Aim of the task — Leave no line out; reproduce the listing exactly.
++++++
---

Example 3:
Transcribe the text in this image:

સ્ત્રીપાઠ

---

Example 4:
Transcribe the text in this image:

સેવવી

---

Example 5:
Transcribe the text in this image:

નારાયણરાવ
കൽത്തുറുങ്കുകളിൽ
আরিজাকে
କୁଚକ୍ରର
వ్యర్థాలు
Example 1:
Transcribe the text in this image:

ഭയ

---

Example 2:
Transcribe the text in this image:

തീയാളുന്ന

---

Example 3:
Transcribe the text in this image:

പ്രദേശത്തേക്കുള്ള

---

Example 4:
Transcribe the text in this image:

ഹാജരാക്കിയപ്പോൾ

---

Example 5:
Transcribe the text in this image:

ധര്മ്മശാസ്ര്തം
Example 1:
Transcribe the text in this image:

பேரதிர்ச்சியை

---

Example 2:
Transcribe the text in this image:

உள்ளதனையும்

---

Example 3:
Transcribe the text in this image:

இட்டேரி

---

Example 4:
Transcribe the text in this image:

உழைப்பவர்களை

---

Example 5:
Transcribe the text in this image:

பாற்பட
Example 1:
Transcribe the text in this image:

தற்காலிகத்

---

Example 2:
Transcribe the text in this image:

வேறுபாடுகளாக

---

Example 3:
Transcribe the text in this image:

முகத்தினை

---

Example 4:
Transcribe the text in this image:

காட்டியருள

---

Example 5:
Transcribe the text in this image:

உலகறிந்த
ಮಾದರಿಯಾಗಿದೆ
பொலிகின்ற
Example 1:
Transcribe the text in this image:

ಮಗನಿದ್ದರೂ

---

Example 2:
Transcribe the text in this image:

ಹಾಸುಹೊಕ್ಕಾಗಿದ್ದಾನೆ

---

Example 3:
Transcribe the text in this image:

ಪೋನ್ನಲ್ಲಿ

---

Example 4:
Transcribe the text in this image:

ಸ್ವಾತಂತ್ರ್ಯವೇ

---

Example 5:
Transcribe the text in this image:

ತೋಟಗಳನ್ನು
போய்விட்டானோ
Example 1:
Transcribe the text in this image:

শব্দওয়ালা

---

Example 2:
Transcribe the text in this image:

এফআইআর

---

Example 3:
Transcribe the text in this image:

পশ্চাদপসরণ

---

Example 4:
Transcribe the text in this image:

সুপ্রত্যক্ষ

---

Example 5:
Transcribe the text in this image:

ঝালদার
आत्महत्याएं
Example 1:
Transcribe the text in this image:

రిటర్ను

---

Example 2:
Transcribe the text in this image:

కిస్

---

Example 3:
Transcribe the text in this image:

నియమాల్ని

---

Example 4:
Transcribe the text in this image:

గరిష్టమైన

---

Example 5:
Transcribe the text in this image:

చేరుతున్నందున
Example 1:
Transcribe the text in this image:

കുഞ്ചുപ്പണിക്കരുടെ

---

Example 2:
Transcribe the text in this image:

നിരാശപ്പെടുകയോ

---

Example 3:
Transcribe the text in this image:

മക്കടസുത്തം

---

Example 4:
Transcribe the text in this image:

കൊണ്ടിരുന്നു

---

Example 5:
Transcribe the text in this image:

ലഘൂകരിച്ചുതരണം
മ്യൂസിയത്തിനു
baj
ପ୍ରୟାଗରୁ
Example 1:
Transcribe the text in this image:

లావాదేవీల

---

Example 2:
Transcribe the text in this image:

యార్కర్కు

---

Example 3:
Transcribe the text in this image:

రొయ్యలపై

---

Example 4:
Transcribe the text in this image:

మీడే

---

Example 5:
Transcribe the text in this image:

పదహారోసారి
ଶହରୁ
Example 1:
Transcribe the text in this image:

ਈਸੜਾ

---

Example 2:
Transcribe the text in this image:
++++++
Solution —
---

Example 3:
Transcribe the text in this image:

સ્ત્રીપાઠ

---

Example 4:
Transcribe the text in this image:

સેવવી

---

Example 5:
Transcribe the text in this image:

નારાયણરાવ
കൽത്തുറുങ്കുകളിൽ
আরিজাকে
କୁଚକ୍ରର
వ్యర్థాలు
Example 1:
Transcribe the text in this image:

ഭയ

---

Example 2:
Transcribe the text in this image:

തീയാളുന്ന

---

Example 3:
Transcribe the text in this image:

പ്രദേശത്തേക്കുള്ള

---

Example 4:
Transcribe the text in this image:

ഹാജരാക്കിയപ്പോൾ

---

Example 5:
Transcribe the text in this image:

ധര്മ്മശാസ്ര്തം
Example 1:
Transcribe the text in this image:

பேரதிர்ச்சியை

---

Example 2:
Transcribe the text in this image:

உள்ளதனையும்

---

Example 3:
Transcribe the text in this image:

இட்டேரி

---

Example 4:
Transcribe the text in this image:

உழைப்பவர்களை

---

Example 5:
Transcribe the text in this image:

பாற்பட
Example 1:
Transcribe the text in this image:

தற்காலிகத்

---

Example 2:
Transcribe the text in this image:

வேறுபாடுகளாக

---

Example 3:
Transcribe the text in this image:

முகத்தினை

---

Example 4:
Transcribe the text in this image:

காட்டியருள

---

Example 5:
Transcribe the text in this image:

உலகறிந்த
ಮಾದರಿಯಾಗಿದೆ
பொலிகின்ற
Example 1:
Transcribe the text in this image:

ಮಗನಿದ್ದರೂ

---

Example 2:
Transcribe the text in this image:

ಹಾಸುಹೊಕ್ಕಾಗಿದ್ದಾನೆ

---

Example 3:
Transcribe the text in this image:

ಪೋನ್ನಲ್ಲಿ

---

Example 4:
Transcribe the text in this image:

ಸ್ವಾತಂತ್ರ್ಯವೇ

---

Example 5:
Transcribe the text in this image:

ತೋಟಗಳನ್ನು
போய்விட்டானோ
Example 1:
Transcribe the text in this image:

শব্দওয়ালা

---

Example 2:
Transcribe the text in this image:

এফআইআর

---

Example 3:
Transcribe the text in this image:

পশ্চাদপসরণ

---

Example 4:
Transcribe the text in this image:

সুপ্রত্যক্ষ

---

Example 5:
Transcribe the text in this image:

ঝালদার
आत्महत्याएं
Example 1:
Transcribe the text in this image:

రిటర్ను

---

Example 2:
Transcribe the text in this image:

కిస్

---

Example 3:
Transcribe the text in this image:

నియమాల్ని

---

Example 4:
Transcribe the text in this image:

గరిష్టమైన

---

Example 5:
Transcribe the text in this image:

చేరుతున్నందున
Example 1:
Transcribe the text in this image:

കുഞ്ചുപ്പണിക്കരുടെ

---

Example 2:
Transcribe the text in this image:

നിരാശപ്പെടുകയോ

---

Example 3:
Transcribe the text in this image:

മക്കടസുത്തം

---

Example 4:
Transcribe the text in this image:

കൊണ്ടിരുന്നു

---

Example 5:
Transcribe the text in this image:

ലഘൂകരിച്ചുതരണം
മ്യൂസിയത്തിനു
baj
ପ୍ରୟାଗରୁ
Example 1:
Transcribe the text in this image:

లావాదేవీల

---

Example 2:
Transcribe the text in this image:

యార్కర్కు

---

Example 3:
Transcribe the text in this image:

రొయ్యలపై

---

Example 4:
Transcribe the text in this image:

మీడే

---

Example 5:
Transcribe the text in this image:

పదహారోసారి
ଶହରୁ
Example 1:
Transcribe the text in this image:

ਈਸੜਾ

---

Example 2:
Transcribe the text in this image:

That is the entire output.